Bahasa dan politik, jelas merupakan dua hal yang berbeda. Bahasa secara harfiah adalah bunyi – bunyian yang memiliki makna yang keluar dari mulut manusia. Fungsi bahasa yang utama adalah sebagai alat kominikasi. Dengan bahasa manusia berinteraksi, bekerjasama dan bahasa juga bisa menjadi simbol identitas diri seseorang. Sedangkan politik berasal dari bahasa Yunani, Polis, yang artinya negara kota. Secara umum dapat dikatakan bahwa politik adalah kegiatan dalam suatu sistem politik atau negara yang menyangkut proses penentuan tujuan dari sistem tersebut dan bagaimana melaksanakan tujuannya. Aristoteles mendefinisikan politik sebagai usaha yang ditempuh warga negara untuk mewujudkan kebaikan bersama (teori klasik).
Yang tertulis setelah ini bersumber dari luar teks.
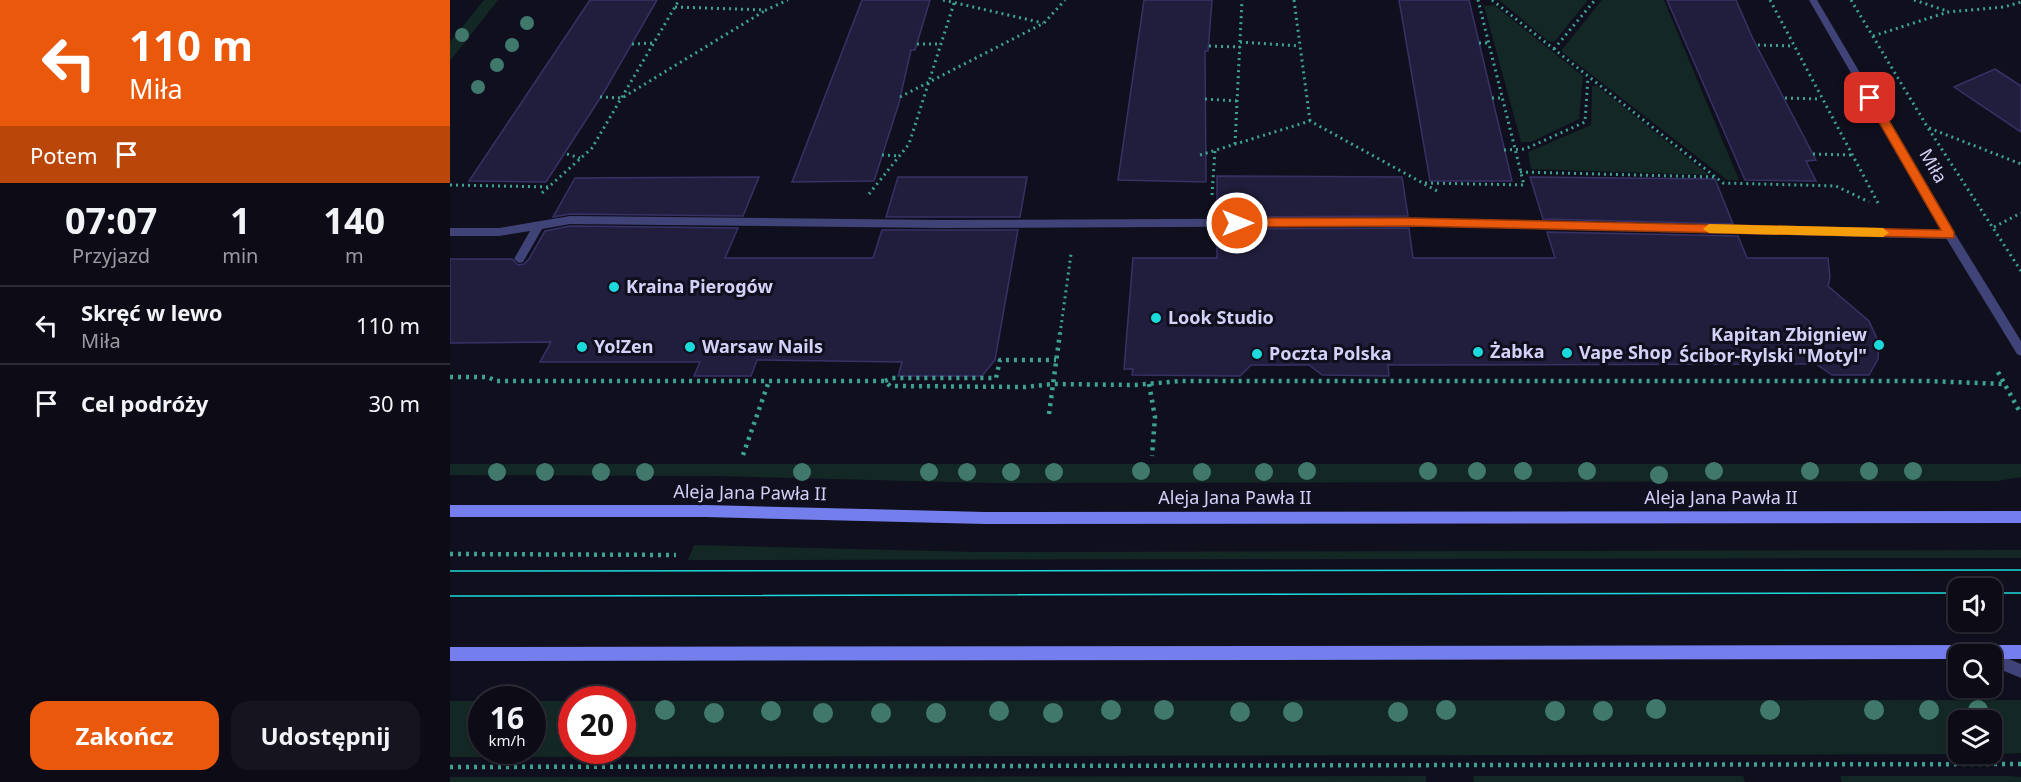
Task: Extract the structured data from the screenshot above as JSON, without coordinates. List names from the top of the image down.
{
  "streets": {
    "main road": ["Aleja Jana Pawła II"],
    "street": ["Miła"]
  },
  "places": [
    "Kraina Pierogów",
    "Look Studio",
    "Kapitan Zbigniew Ścibor-Rylski \"Motyl\"",
    "Yo!Zen",
    "Warsaw Nails",
    "Żabka",
    "Vape Shop",
    "Poczta Polska"
  ],
  "page": {
    "turn": ["110 m", "Miła"],
    "then": "Potem",
    "eta": [
      "07:07",
      "Przyjazd",
      "1",
      "min",
      "140",
      "m"
    ],
    "list": [
      {
        "name": "Skręć w lewo",
        "note": "Miła",
        "value": "110 m"
      },
      {
        "name": "Cel podróży",
        "value": "30 m"
      }
    ],
    "speed": "16 km/h",
    "limit": "20",
    "buttons": ["Zakończ", "Udostępnij"]
  }
}
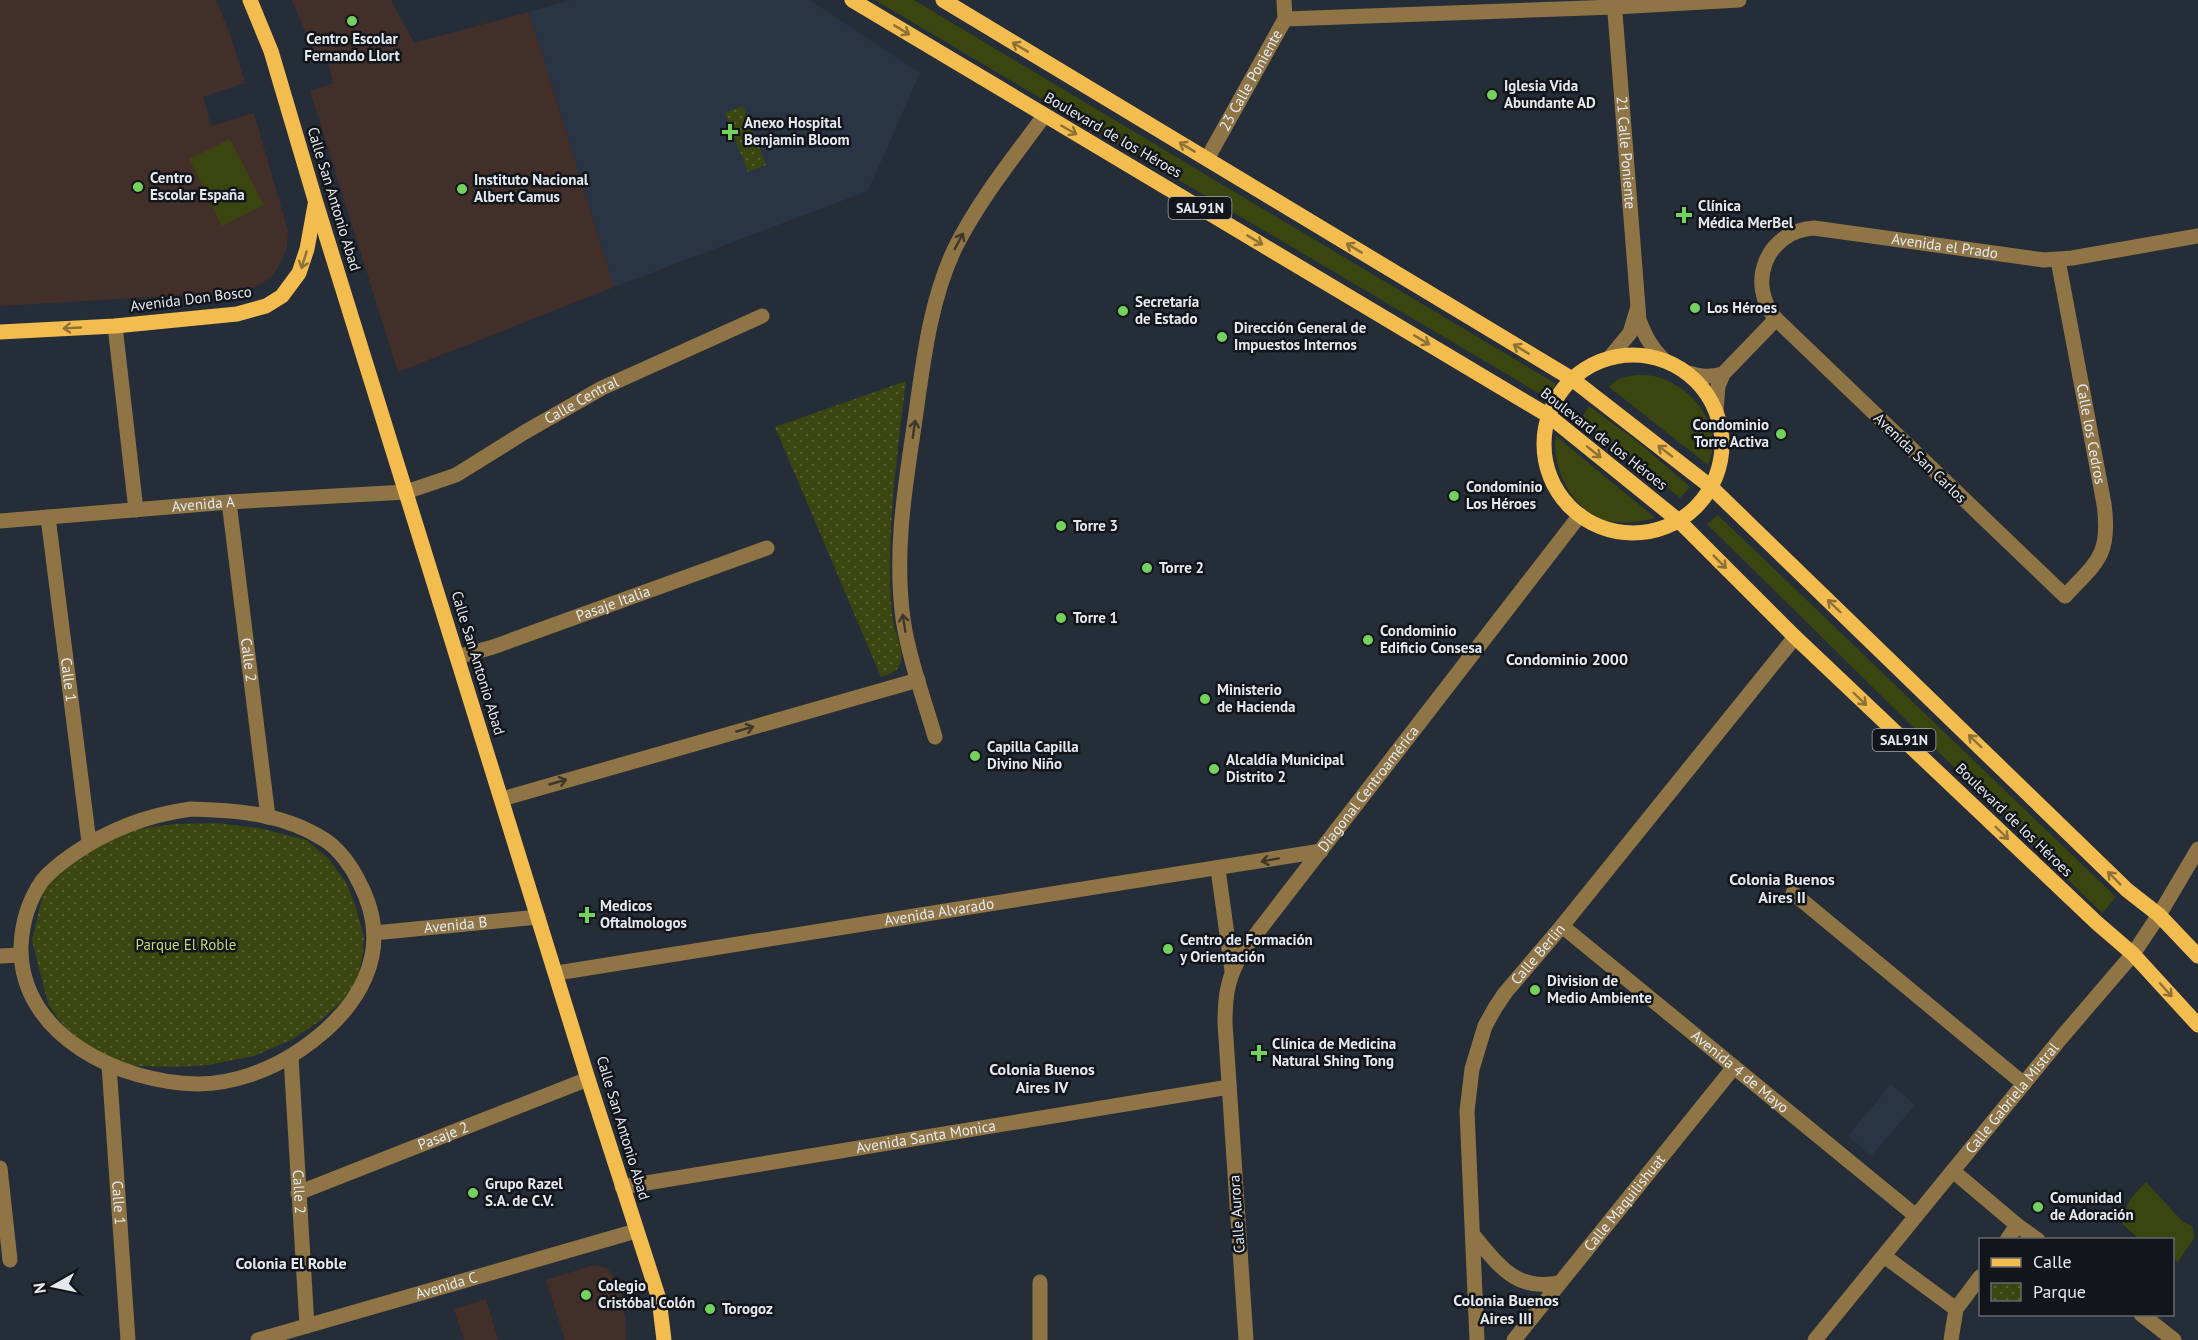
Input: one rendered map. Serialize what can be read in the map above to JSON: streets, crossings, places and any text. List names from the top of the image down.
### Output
{
  "streets": {
    "main road": [
      "Boulevard de los Héroes",
      "Calle San Antonio Abad",
      "SAL91N",
      "Avenida Don Bosco"
    ],
    "street": [
      "23 Calle Poniente",
      "21 Calle Poniente",
      "Avenida el Prado",
      "Calle Central",
      "Calle los Cedros",
      "Avenida San Carlos",
      "Avenida A",
      "Pasaje Italia",
      "Calle 2",
      "Calle 1",
      "Diagonal Centroamérica",
      "Avenida Alvarado",
      "Avenida B",
      "Calle Berlin",
      "Avenida 4 de Mayo",
      "Calle Gabriela Mistral",
      "Pasaje 2",
      "Avenida Santa Monica",
      "Calle Maquilishuat",
      "Calle Aurora",
      "Avenida C"
    ]
  },
  "crossings": [
    ["23 Calle Poniente", "Boulevard de los Héroes"],
    ["Boulevard de los Héroes", "Calle Berlin"],
    ["Boulevard de los Héroes", "Calle Gabriela Mistral"],
    ["Calle San Antonio Abad", "Avenida Don Bosco"],
    ["Calle San Antonio Abad", "Calle Central"],
    ["Calle San Antonio Abad", "Avenida A"],
    ["Calle San Antonio Abad", "Pasaje Italia"],
    ["Calle San Antonio Abad", "Avenida Alvarado"],
    ["Calle San Antonio Abad", "Avenida B"],
    ["Calle San Antonio Abad", "Pasaje 2"],
    ["Calle San Antonio Abad", "Avenida Santa Monica"],
    ["Calle San Antonio Abad", "Avenida C"],
    ["Avenida el Prado", "Calle los Cedros"],
    ["Avenida el Prado", "Avenida San Carlos"],
    ["Calle Central", "Avenida A"],
    ["Calle los Cedros", "Avenida San Carlos"],
    ["Avenida A", "Calle 2"],
    ["Avenida A", "Calle 1"],
    ["Calle 2", "Pasaje 2"],
    ["Calle 2", "Avenida C"],
    ["Diagonal Centroamérica", "Avenida Alvarado"],
    ["Diagonal Centroamérica", "Avenida Santa Monica"],
    ["Diagonal Centroamérica", "Calle Aurora"],
    ["Calle Berlin", "Avenida 4 de Mayo"],
    ["Avenida 4 de Mayo", "Calle Gabriela Mistral"],
    ["Avenida 4 de Mayo", "Calle Maquilishuat"],
    ["Avenida Santa Monica", "Calle Aurora"]
  ],
  "one_way": ["Avenida Don Bosco"],
  "districts": [
    "Condominio 2000",
    "Colonia Buenos Aires II",
    "Colonia Buenos Aires IV",
    "Colonia El Roble",
    "Colonia Buenos Aires III"
  ],
  "parks": ["Parque El Roble"],
  "places": {
    "other": [
      "Centro Escolar Fernando Llort",
      "Iglesia Vida Abundante AD",
      "Centro Escolar España",
      "Instituto Nacional Albert Camus",
      "Los Héroes",
      "Secretaría de Estado",
      "Dirección General de Impuestos Internos",
      "Condominio Torre Activa",
      "Condominio Los Héroes",
      "Torre 3",
      "Torre 2",
      "Torre 1",
      "Condominio Edificio Consesa",
      "Ministerio de Hacienda",
      "Capilla Capilla Divino Niño",
      "Alcaldía Municipal Distrito 2",
      "Centro de Formación y Orientación",
      "Division de Medio Ambiente",
      "Grupo Razel S.A. de C.V.",
      "Comunidad de Adoración",
      "Colegio Cristóbal Colón",
      "Torogoz"
    ],
    "health": [
      "Anexo Hospital Benjamin Bloom",
      "Clínica Médica MerBel",
      "Medicos Oftalmologos",
      "Clínica de Medicina Natural Shing Tong"
    ]
  },
  "legend": ["Calle", "Parque"],
  "north": "left"
}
Akhirnya, dari berbagai definisi yang ada, diupayakan suatu penggabungan untuk mendefinisikan politik sebagai proses pembentukan dan pembagian kekuasaan dalam masyarakat yang antara lain berwujud proses pembuatan keputusan, khususnya dalam negara. Sehingga dapat dimengerti bahwa sebenarnya arti dari politik adalah sesuatu yang positif. Tapi dewasa ini, politik telah diartikan sebagai cara untuk mencapai tujuan (baca : kekuasaan), dengan menghalalkan segala cara. Politik telah mengalami peyorasi karena perilaku dari para oknum pelakunya. Lalu bagaimana bila kedua kata itu digabungkan?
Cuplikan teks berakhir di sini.